## Document extract
- - - - - - -

Referring domains is the count of unique websites that link to a domain. It's different from backlinks, which counts every individual link. If one blog links to you from 50 different pages, that's 50 backlinks but only 1 referring domain.
Why referring domains matter more than backlinks
Search engines value link diversity. Ten links from ten different websites signal broader trust than a hundred links from a single site. That's why referring domains is considered a stronger ranking signal than raw backlink count.
Think of it like recommendations. If one friend tells ten people you're a great developer, that's nice. But if ten different people independently vouch for you, that carries more weight. Same logic applies to links.
The quality of those referring domains matters too. A hundred referring domains from low-quality directories won't help much. But 30 referring domains from real businesses and respected industry blogs? That's a strong profile. And if some of those are .edu or .gov domains, even better.
Referring domains and expired domains
When looking at an expired domain, referring domains is one of the first things to check. A domain with 500+ referring domains built up over years represents real authority that's hard to replicate from scratch. It would take months or years of outreach and content marketing to earn those links organically.

- - - - - - -

## Dataset excerpt

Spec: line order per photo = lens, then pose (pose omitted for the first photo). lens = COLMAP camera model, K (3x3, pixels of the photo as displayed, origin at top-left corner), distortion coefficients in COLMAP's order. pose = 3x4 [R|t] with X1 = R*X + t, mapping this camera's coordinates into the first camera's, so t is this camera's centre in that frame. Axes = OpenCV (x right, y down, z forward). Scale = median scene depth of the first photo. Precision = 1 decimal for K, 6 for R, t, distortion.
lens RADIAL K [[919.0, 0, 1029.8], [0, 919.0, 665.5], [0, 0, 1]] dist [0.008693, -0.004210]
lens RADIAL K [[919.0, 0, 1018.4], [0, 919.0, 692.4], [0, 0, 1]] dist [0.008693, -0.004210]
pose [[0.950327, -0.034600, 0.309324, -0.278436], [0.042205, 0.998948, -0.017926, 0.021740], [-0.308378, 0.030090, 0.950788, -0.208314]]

- - - - - - -

## Questions
(1) Reproduce the passage on referring domains word for word from "The quality of" to "domains, even better.".
(2) In the passage on referring domains, if one blog links to a site from 50 different pages, how many backlinks and how many referring domains does that produce?
The data is not used in any of the work here.

## Solution list
(1)
The quality of those referring domains matters too. A hundred referring domains from low-quality directories won't help much. But 30 referring domains from real businesses and respected industry blogs? That's a strong profile. And if some of those are .edu or .gov domains, even better.

(2) 50 backlinks but only 1 referring domain.